### EXERCISE DETAILS
Find every line in the listing below that contains the string "lens" and copy each of those lines. The match is case-sensitive.

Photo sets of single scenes

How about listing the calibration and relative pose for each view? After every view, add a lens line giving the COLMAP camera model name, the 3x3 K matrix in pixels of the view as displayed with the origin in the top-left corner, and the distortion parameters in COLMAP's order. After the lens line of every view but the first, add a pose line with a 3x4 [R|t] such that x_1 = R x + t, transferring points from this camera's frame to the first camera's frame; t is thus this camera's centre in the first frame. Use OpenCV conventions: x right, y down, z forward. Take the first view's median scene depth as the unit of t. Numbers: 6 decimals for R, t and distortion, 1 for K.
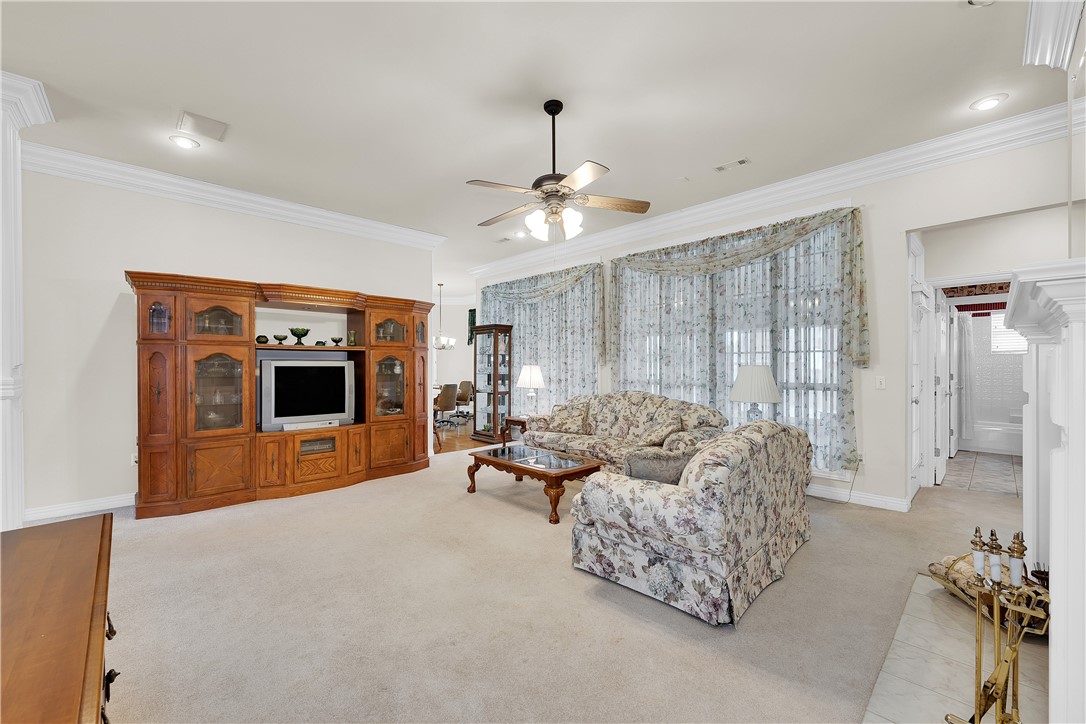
lens RADIAL K [[437.7, 0, 544.3], [0, 437.7, 365.2], [0, 0, 1]] dist [0.001046, -0.000007]
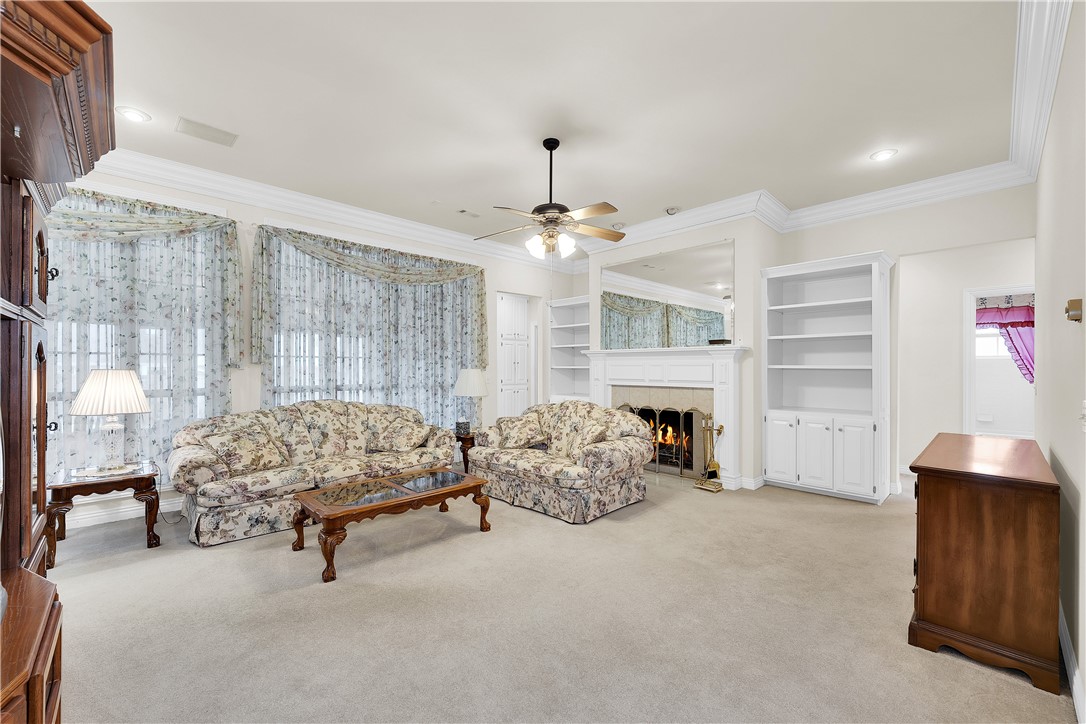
lens RADIAL K [[443.3, 0, 542.2], [0, 443.3, 368.3], [0, 0, 1]] dist [0.007539, -0.000016]
pose [[-0.004065, -0.002253, 0.999989, -0.793390], [0.001943, 0.999996, 0.002261, -0.003590], [-0.999990, 0.001952, -0.004061, 0.716738]]
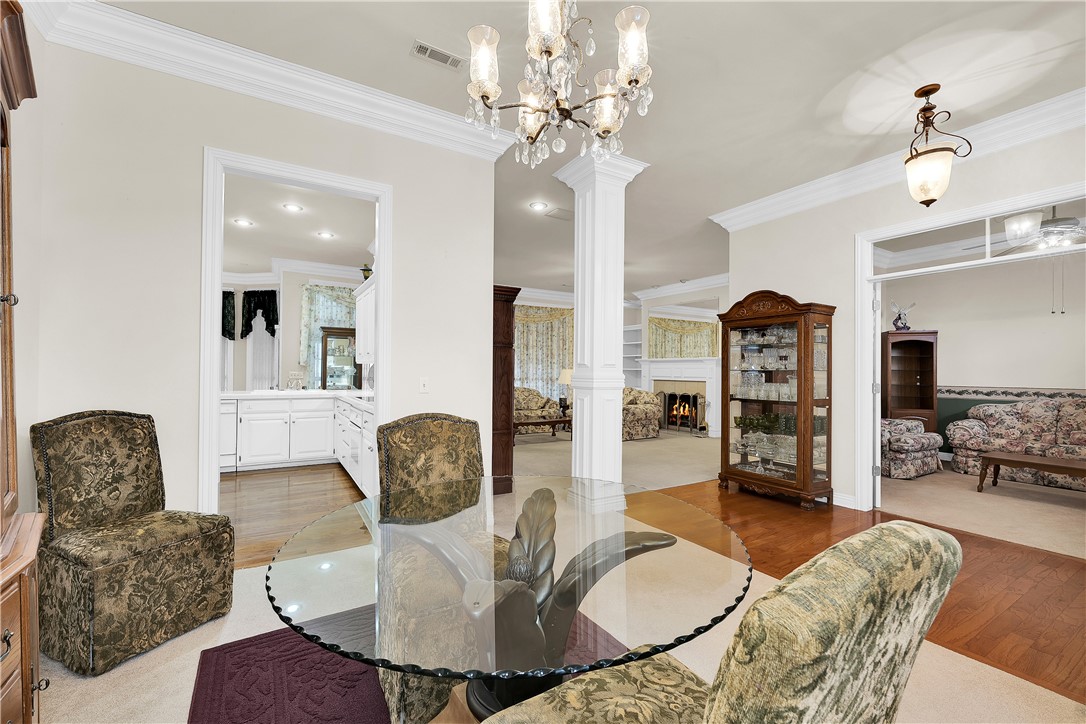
lens RADIAL K [[443.3, 0, 542.2], [0, 443.3, 368.3], [0, 0, 1]] dist [0.007539, -0.000016]
pose [[0.219820, 0.017863, 0.975377, -1.735109], [-0.002239, 0.999839, -0.017806, 0.034939], [-0.975538, 0.001730, 0.219824, 0.549219]]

### ANSWER SPACE
How about listing the calibration and relative pose for each view? After every view, add a lens line giving the COLMAP camera model name, the 3x3 K matrix in pixels of the view as displayed with the origin in the top-left corner, and the distortion parameters in COLMAP's order. After the lens line of every view but the first, add a pose line with a 3x4 [R|t] such that x_1 = R x + t, transferring points from this camera's frame to the first camera's frame; t is thus this camera's centre in the first frame. Use OpenCV conventions: x right, y down, z forward. Take the first view's median scene depth as the unit of t. Numbers: 6 decimals for R, t and distortion, 1 for K.
lens RADIAL K [[437.7, 0, 544.3], [0, 437.7, 365.2], [0, 0, 1]] dist [0.001046, -0.000007]
lens RADIAL K [[443.3, 0, 542.2], [0, 443.3, 368.3], [0, 0, 1]] dist [0.007539, -0.000016]
lens RADIAL K [[443.3, 0, 542.2], [0, 443.3, 368.3], [0, 0, 1]] dist [0.007539, -0.000016]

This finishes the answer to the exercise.